I have a thermocouple with one end connected to +24V. I want to be able to read the voltage (-5mV – +20mV) on it using a 3.3V ADC. The most reasonable solution I see is lowering the voltages using resistor dividers, than two voltage followers and a differential amplifier (like here: https://electronics.stackexchange.com/a/93467/61946).
I could also power the op-amp from a higher voltage rail, though that would mean constraining the output voltage in some other way.
Is there a simpler solution I am missing?

Best Answer

This is a suggestion only. Do a precision voltage-to-current conversion using 25V as your "ground", then do the rest of the work ground referenced. None of the component values I show should be trusted. R1, R2, R4, and R5 set the gain. You need to choose a part for OP1 that works decently with it's common mode voltage at or close to the positive rail -- even with rail-rail amps this is not a hugely common thing.

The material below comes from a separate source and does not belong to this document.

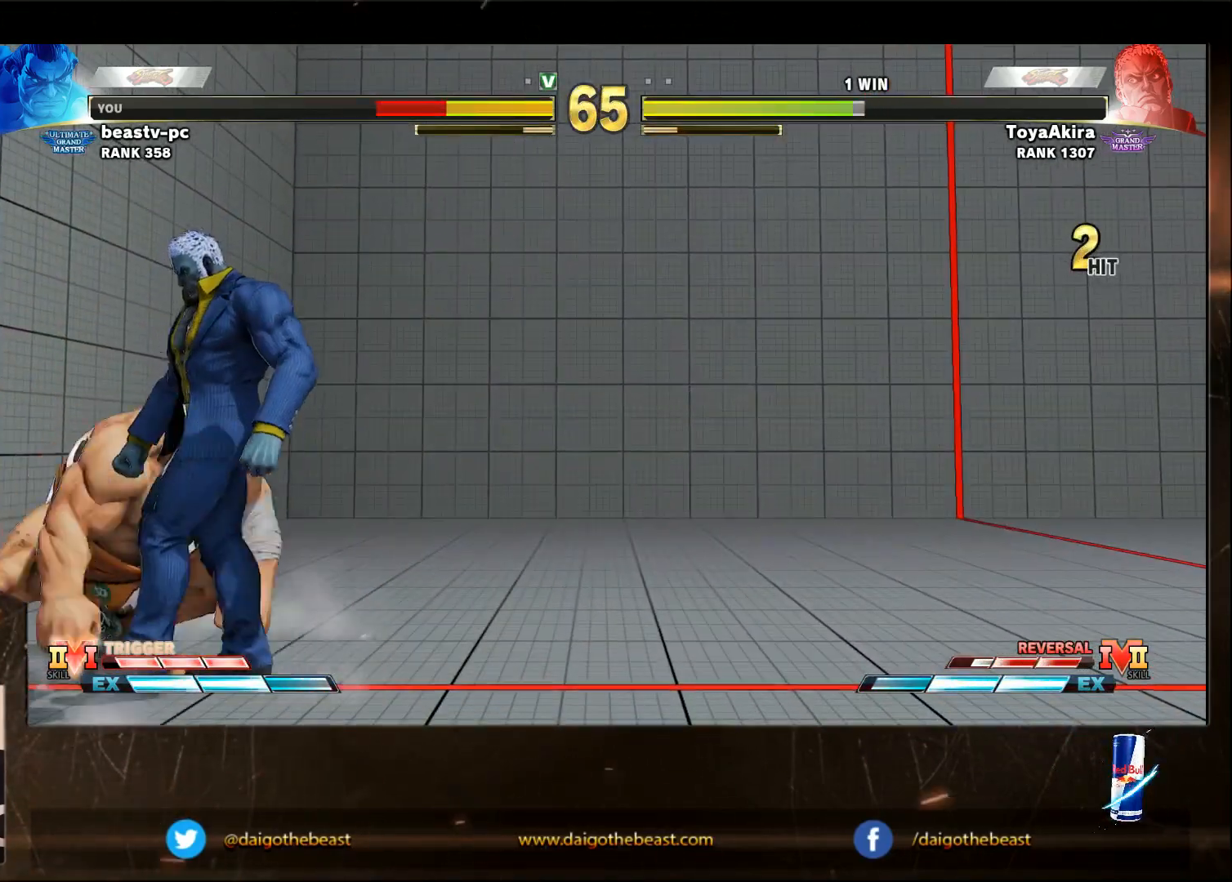
{"buttons": [], "left_stick": "down-left", "events": []}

A bit of theory: M1 doesn't flow current in the gate, so the voltage that you maintain across R4 sets the current. R5 "catches" this current and turns it into a voltage (you want to buffer it immediately with a voltage follower, BTW). R3, C1, and R1 & R2 in parallel compensate the circuit for the FET's gate capacitance (use a wimpy fet with low gate capacitance). The 79L05 provides a regulated rail-5V supply for the high-side circuit.